* BEGIN Dataset *
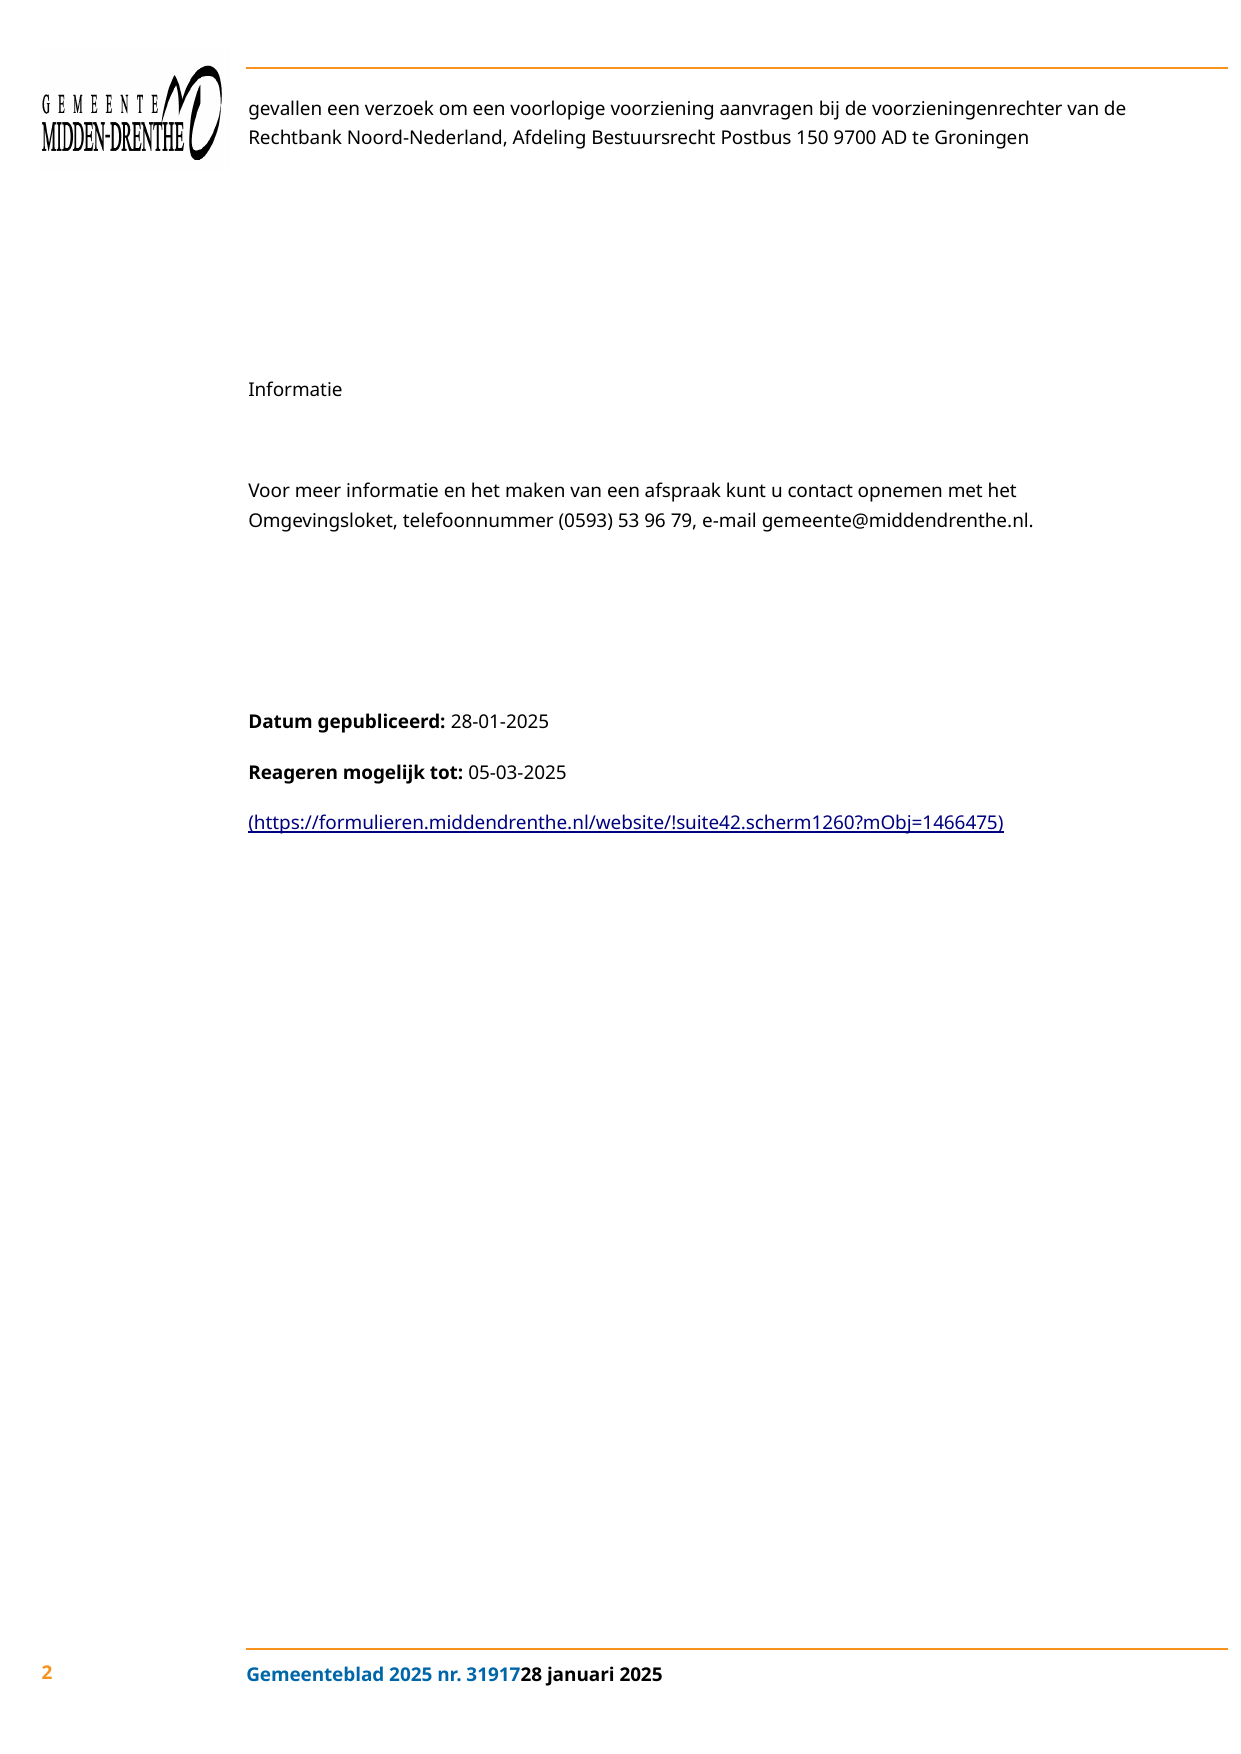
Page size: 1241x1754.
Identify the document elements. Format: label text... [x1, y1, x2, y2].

picture [41, 47, 231, 172]
text Voor meer informatie en het maken van een afspraak kunt u contact opnemen met het Omgevingsloket, telefoonnummer (0593) 53 96 79, e-mail gemeente@middendrenthe.nl. [248, 477, 1152, 533]
text (https://formulieren.middendrenthe.nl/website/!suite42.scherm1260?mObj=1466475) [248, 809, 1152, 835]
text Reageren mogelijk tot: 05-03-2025 [248, 759, 1152, 785]
text Informatie [248, 376, 1152, 402]
text Datum gepubliceerd: 28-01-2025 [248, 708, 1152, 734]
text gevallen een verzoek om een voorlopige voorziening aanvragen bij de voorzieningenrechter van de Rechtbank Noord-Nederland, Afdeling Bestuursrecht Postbus 150 9700 AD te Groningen [248, 95, 1152, 150]
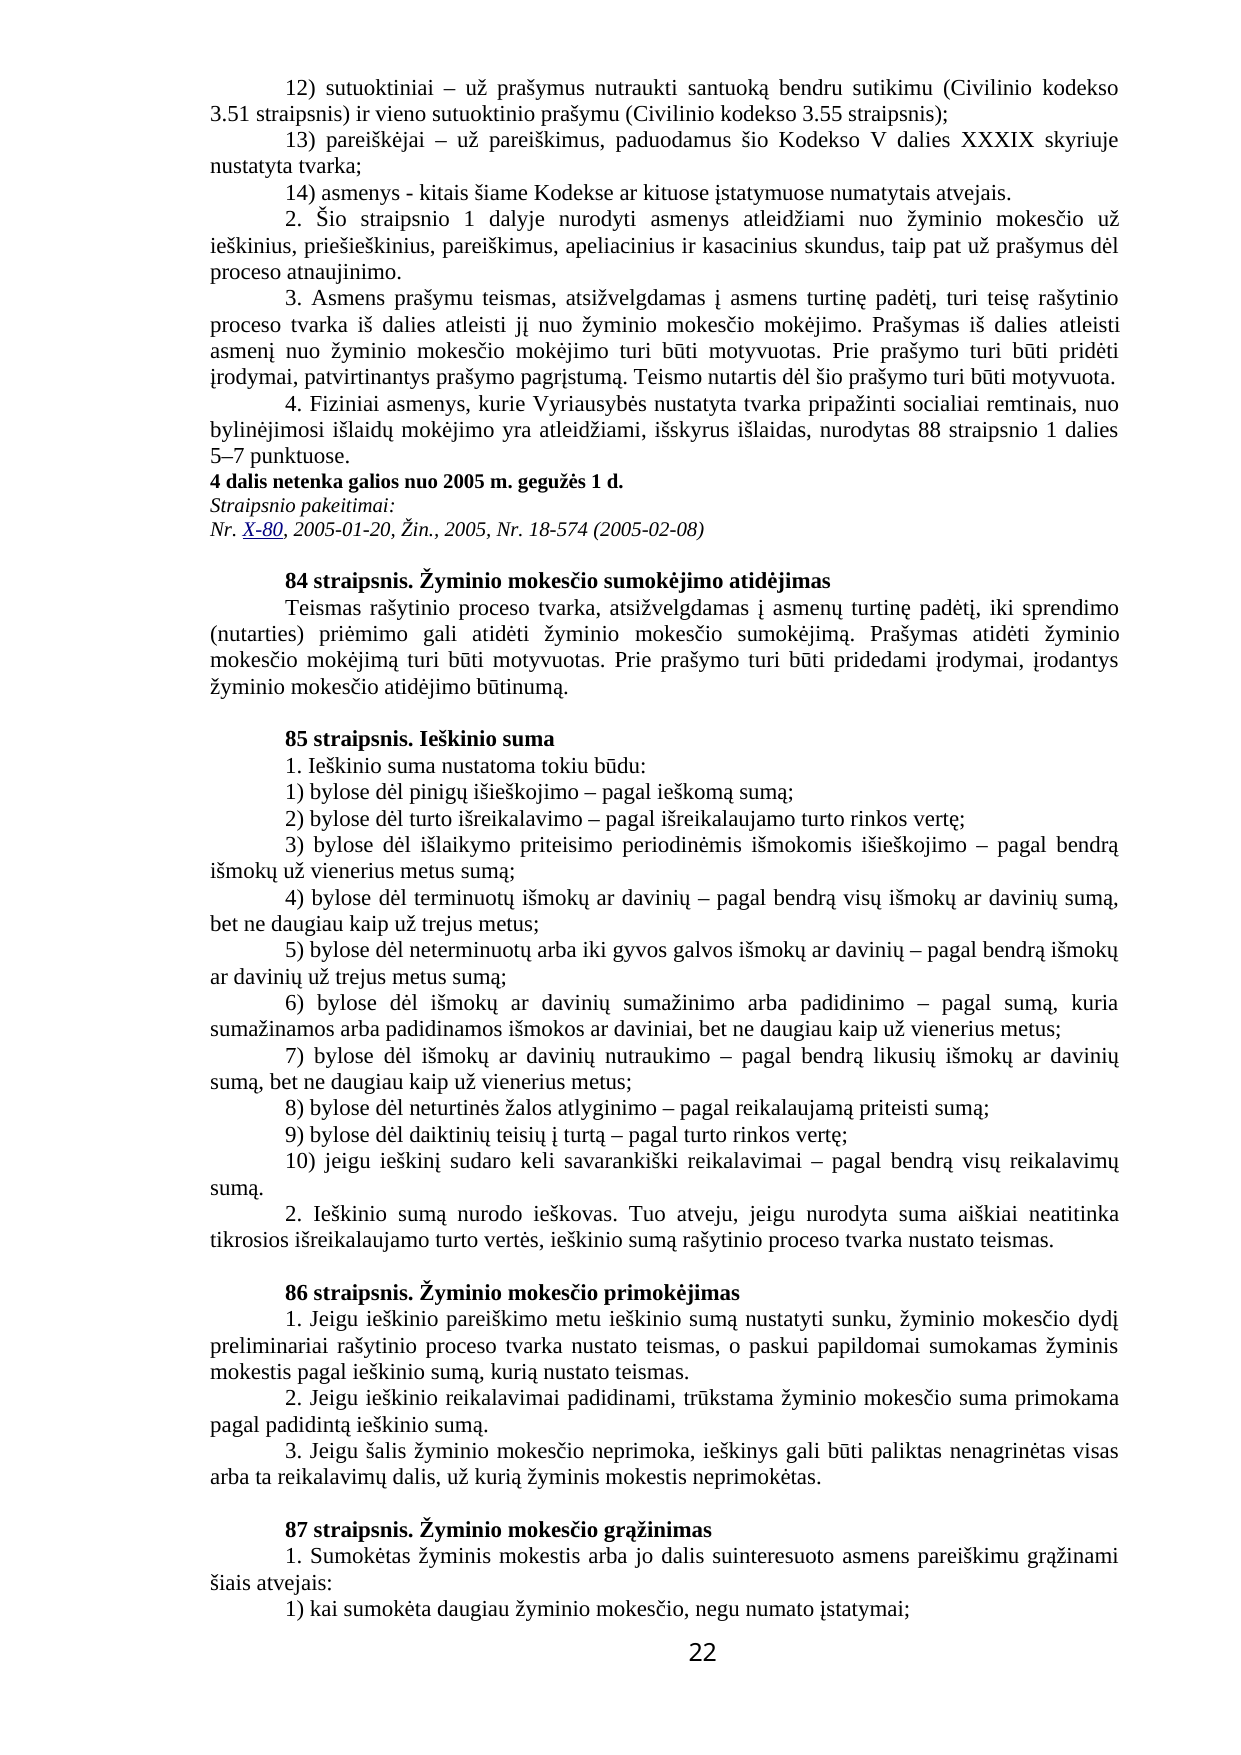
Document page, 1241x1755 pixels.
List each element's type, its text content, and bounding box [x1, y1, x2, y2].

text 1. Ieškinio suma nustatoma tokiu būdu: [210, 752, 1120, 778]
text 1. Jeigu ieškinio pareiškimo metu ieškinio sumą nustatyti sunku, žyminio mokesčio dydį preliminariai rašytinio proceso tvarka nustato teismas, o paskui papildomai sumokamas žyminis mokestis pagal ieškinio sumą, kurią nustato teismas. [210, 1305, 1120, 1384]
text 4 dalis netenka galios nuo 2005 m. gegužės 1 d. [210, 469, 1120, 493]
text 2. Jeigu ieškinio reikalavimai padidinami, trūkstama žyminio mokesčio suma primokama pagal padidintą ieškinio sumą. [210, 1384, 1120, 1437]
text 7) bylose dėl išmokų ar davinių nutraukimo – pagal bendrą likusių išmokų ar davinių sumą, bet ne daugiau kaip už vienerius metus; [210, 1042, 1120, 1094]
text Teismas rašytinio proceso tvarka, atsižvelgdamas į asmenų turtinę padėtį, iki sprendimo (nutarties) priėmimo gali atidėti žyminio mokesčio sumokėjimą. Prašymas atidėti žyminio mokesčio mokėjimą turi būti motyvuotas. Prie prašymo turi būti pridedami įrodymai, įrodantys žyminio mokesčio atidėjimo būtinumą. [210, 594, 1120, 699]
text 1) kai sumokėta daugiau žyminio mokesčio, negu numato įstatymai; [210, 1595, 1120, 1622]
text 3. Jeigu šalis žyminio mokesčio neprimoka, ieškinys gali būti paliktas nenagrinėtas visas arba ta reikalavimų dalis, už kurią žyminis mokestis neprimokėtas. [210, 1437, 1120, 1490]
text 6) bylose dėl išmokų ar davinių sumažinimo arba padidinimo – pagal sumą, kuria sumažinamos arba padidinamos išmokos ar daviniai, bet ne daugiau kaip už vienerius metus; [210, 989, 1120, 1042]
text 10) jeigu ieškinį sudaro keli savarankiški reikalavimai – pagal bendrą visų reikalavimų sumą. [210, 1147, 1120, 1200]
text 86 straipsnis. Žyminio mokesčio primokėjimas [210, 1279, 1120, 1305]
text Nr. X-80, 2005-01-20, Žin., 2005, Nr. 18-574 (2005-02-08) [210, 517, 1120, 541]
text Straipsnio pakeitimai: [210, 493, 1120, 517]
text 4) bylose dėl terminuotų išmokų ar davinių – pagal bendrą visų išmokų ar davinių sumą, bet ne daugiau kaip už trejus metus; [210, 884, 1120, 936]
text 2. Ieškinio sumą nurodo ieškovas. Tuo atveju, jeigu nurodyta suma aiškiai neatitinka tikrosios išreikalaujamo turto vertės, ieškinio sumą rašytinio proceso tvarka nustato teismas. [210, 1200, 1120, 1253]
text 14) asmenys - kitais šiame Kodekse ar kituose įstatymuose numatytais atvejais. [210, 179, 1120, 205]
text 85 straipsnis. Ieškinio suma [210, 726, 1120, 752]
text 3. Asmens prašymu teismas, atsižvelgdamas į asmens turtinę padėtį, turi teisę rašytinio proceso tvarka iš dalies atleisti jį nuo žyminio mokesčio mokėjimo. Prašymas iš dalies atleisti asmenį nuo žyminio mokesčio mokėjimo turi būti motyvuotas. Prie prašymo turi būti pridėti įrodymai, patvirtinantys prašymo pagrįstumą. Teismo nutartis dėl šio prašymo turi būti motyvuota. [210, 284, 1120, 390]
text 9) bylose dėl daiktinių teisių į turtą – pagal turto rinkos vertę; [210, 1121, 1120, 1147]
text 1) bylose dėl pinigų išieškojimo – pagal ieškomą sumą; [210, 778, 1120, 804]
text 1. Sumokėtas žyminis mokestis arba jo dalis suinteresuoto asmens pareiškimu grąžinami šiais atvejais: [210, 1542, 1120, 1595]
text 2) bylose dėl turto išreikalavimo – pagal išreikalaujamo turto rinkos vertę; [210, 804, 1120, 831]
text 87 straipsnis. Žyminio mokesčio grąžinimas [210, 1516, 1120, 1542]
text 5) bylose dėl neterminuotų arba iki gyvos galvos išmokų ar davinių – pagal bendrą išmokų ar davinių už trejus metus sumą; [210, 936, 1120, 989]
text 3) bylose dėl išlaikymo priteisimo periodinėmis išmokomis išieškojimo – pagal bendrą išmokų už vienerius metus sumą; [210, 831, 1120, 884]
text 4. Fiziniai asmenys, kurie Vyriausybės nustatyta tvarka pripažinti socialiai remtinais, nuo bylinėjimosi išlaidų mokėjimo yra atleidžiami, išskyrus išlaidas, nurodytas 88 straipsnio 1 dalies 5–7 punktuose. [210, 390, 1120, 469]
text 12) sutuoktiniai – už prašymus nutraukti santuoką bendru sutikimu (Civilinio kodekso 3.51 straipsnis) ir vieno sutuoktinio prašymu (Civilinio kodekso 3.55 straipsnis); [210, 73, 1120, 126]
text 2. Šio straipsnio 1 dalyje nurodyti asmenys atleidžiami nuo žyminio mokesčio už ieškinius, priešieškinius, pareiškimus, apeliacinius ir kasacinius skundus, taip pat už prašymus dėl proceso atnaujinimo. [210, 205, 1120, 284]
text 13) pareiškėjai – už pareiškimus, paduodamus šio Kodekso V dalies XXXIX skyriuje nustatyta tvarka; [210, 126, 1120, 179]
text 84 straipsnis. Žyminio mokesčio sumokėjimo atidėjimas [210, 567, 1120, 594]
text 8) bylose dėl neturtinės žalos atlyginimo – pagal reikalaujamą priteisti sumą; [210, 1094, 1120, 1121]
* END Dataset *
● **Work instructions**
Copy every line of the records above word for word, but leave the pictures out of your answer.

● **Task output**
Page size: 1241x1754.
Identify the document elements. Format: label text... [x1, y1, x2, y2].

picture [41, 47, 231, 172]
text Voor meer informatie en het maken van een afspraak kunt u contact opnemen met het Omgevingsloket, telefoonnummer (0593) 53 96 79, e-mail gemeente@middendrenthe.nl. [248, 477, 1152, 533]
text (https://formulieren.middendrenthe.nl/website/!suite42.scherm1260?mObj=1466475) [248, 809, 1152, 835]
text Reageren mogelijk tot: 05-03-2025 [248, 759, 1152, 785]
text Informatie [248, 376, 1152, 402]
text Datum gepubliceerd: 28-01-2025 [248, 708, 1152, 734]
text gevallen een verzoek om een voorlopige voorziening aanvragen bij de voorzieningenrechter van de Rechtbank Noord-Nederland, Afdeling Bestuursrecht Postbus 150 9700 AD te Groningen [248, 95, 1152, 150]
Document page, 1241x1755 pixels.
List each element's type, its text content, and bounding box [x1, y1, x2, y2].

text 1. Ieškinio suma nustatoma tokiu būdu: [210, 752, 1120, 778]
text 1. Jeigu ieškinio pareiškimo metu ieškinio sumą nustatyti sunku, žyminio mokesčio dydį preliminariai rašytinio proceso tvarka nustato teismas, o paskui papildomai sumokamas žyminis mokestis pagal ieškinio sumą, kurią nustato teismas. [210, 1305, 1120, 1384]
text 4 dalis netenka galios nuo 2005 m. gegužės 1 d. [210, 469, 1120, 493]
text 2. Jeigu ieškinio reikalavimai padidinami, trūkstama žyminio mokesčio suma primokama pagal padidintą ieškinio sumą. [210, 1384, 1120, 1437]
text 7) bylose dėl išmokų ar davinių nutraukimo – pagal bendrą likusių išmokų ar davinių sumą, bet ne daugiau kaip už vienerius metus; [210, 1042, 1120, 1094]
text Teismas rašytinio proceso tvarka, atsižvelgdamas į asmenų turtinę padėtį, iki sprendimo (nutarties) priėmimo gali atidėti žyminio mokesčio sumokėjimą. Prašymas atidėti žyminio mokesčio mokėjimą turi būti motyvuotas. Prie prašymo turi būti pridedami įrodymai, įrodantys žyminio mokesčio atidėjimo būtinumą. [210, 594, 1120, 699]
text 1) kai sumokėta daugiau žyminio mokesčio, negu numato įstatymai; [210, 1595, 1120, 1622]
text 3. Jeigu šalis žyminio mokesčio neprimoka, ieškinys gali būti paliktas nenagrinėtas visas arba ta reikalavimų dalis, už kurią žyminis mokestis neprimokėtas. [210, 1437, 1120, 1490]
text 6) bylose dėl išmokų ar davinių sumažinimo arba padidinimo – pagal sumą, kuria sumažinamos arba padidinamos išmokos ar daviniai, bet ne daugiau kaip už vienerius metus; [210, 989, 1120, 1042]
text 10) jeigu ieškinį sudaro keli savarankiški reikalavimai – pagal bendrą visų reikalavimų sumą. [210, 1147, 1120, 1200]
text 86 straipsnis. Žyminio mokesčio primokėjimas [210, 1279, 1120, 1305]
text Nr. X-80, 2005-01-20, Žin., 2005, Nr. 18-574 (2005-02-08) [210, 517, 1120, 541]
text Straipsnio pakeitimai: [210, 493, 1120, 517]
text 4) bylose dėl terminuotų išmokų ar davinių – pagal bendrą visų išmokų ar davinių sumą, bet ne daugiau kaip už trejus metus; [210, 884, 1120, 936]
text 2. Ieškinio sumą nurodo ieškovas. Tuo atveju, jeigu nurodyta suma aiškiai neatitinka tikrosios išreikalaujamo turto vertės, ieškinio sumą rašytinio proceso tvarka nustato teismas. [210, 1200, 1120, 1253]
text 14) asmenys - kitais šiame Kodekse ar kituose įstatymuose numatytais atvejais. [210, 179, 1120, 205]
text 85 straipsnis. Ieškinio suma [210, 726, 1120, 752]
text 3. Asmens prašymu teismas, atsižvelgdamas į asmens turtinę padėtį, turi teisę rašytinio proceso tvarka iš dalies atleisti jį nuo žyminio mokesčio mokėjimo. Prašymas iš dalies atleisti asmenį nuo žyminio mokesčio mokėjimo turi būti motyvuotas. Prie prašymo turi būti pridėti įrodymai, patvirtinantys prašymo pagrįstumą. Teismo nutartis dėl šio prašymo turi būti motyvuota. [210, 284, 1120, 390]
text 9) bylose dėl daiktinių teisių į turtą – pagal turto rinkos vertę; [210, 1121, 1120, 1147]
text 1) bylose dėl pinigų išieškojimo – pagal ieškomą sumą; [210, 778, 1120, 804]
text 1. Sumokėtas žyminis mokestis arba jo dalis suinteresuoto asmens pareiškimu grąžinami šiais atvejais: [210, 1542, 1120, 1595]
text 2) bylose dėl turto išreikalavimo – pagal išreikalaujamo turto rinkos vertę; [210, 804, 1120, 831]
text 87 straipsnis. Žyminio mokesčio grąžinimas [210, 1516, 1120, 1542]
text 5) bylose dėl neterminuotų arba iki gyvos galvos išmokų ar davinių – pagal bendrą išmokų ar davinių už trejus metus sumą; [210, 936, 1120, 989]
text 3) bylose dėl išlaikymo priteisimo periodinėmis išmokomis išieškojimo – pagal bendrą išmokų už vienerius metus sumą; [210, 831, 1120, 884]
text 4. Fiziniai asmenys, kurie Vyriausybės nustatyta tvarka pripažinti socialiai remtinais, nuo bylinėjimosi išlaidų mokėjimo yra atleidžiami, išskyrus išlaidas, nurodytas 88 straipsnio 1 dalies 5–7 punktuose. [210, 390, 1120, 469]
text 12) sutuoktiniai – už prašymus nutraukti santuoką bendru sutikimu (Civilinio kodekso 3.51 straipsnis) ir vieno sutuoktinio prašymu (Civilinio kodekso 3.55 straipsnis); [210, 73, 1120, 126]
text 2. Šio straipsnio 1 dalyje nurodyti asmenys atleidžiami nuo žyminio mokesčio už ieškinius, priešieškinius, pareiškimus, apeliacinius ir kasacinius skundus, taip pat už prašymus dėl proceso atnaujinimo. [210, 205, 1120, 284]
text 13) pareiškėjai – už pareiškimus, paduodamus šio Kodekso V dalies XXXIX skyriuje nustatyta tvarka; [210, 126, 1120, 179]
text 84 straipsnis. Žyminio mokesčio sumokėjimo atidėjimas [210, 567, 1120, 594]
text 8) bylose dėl neturtinės žalos atlyginimo – pagal reikalaujamą priteisti sumą; [210, 1094, 1120, 1121]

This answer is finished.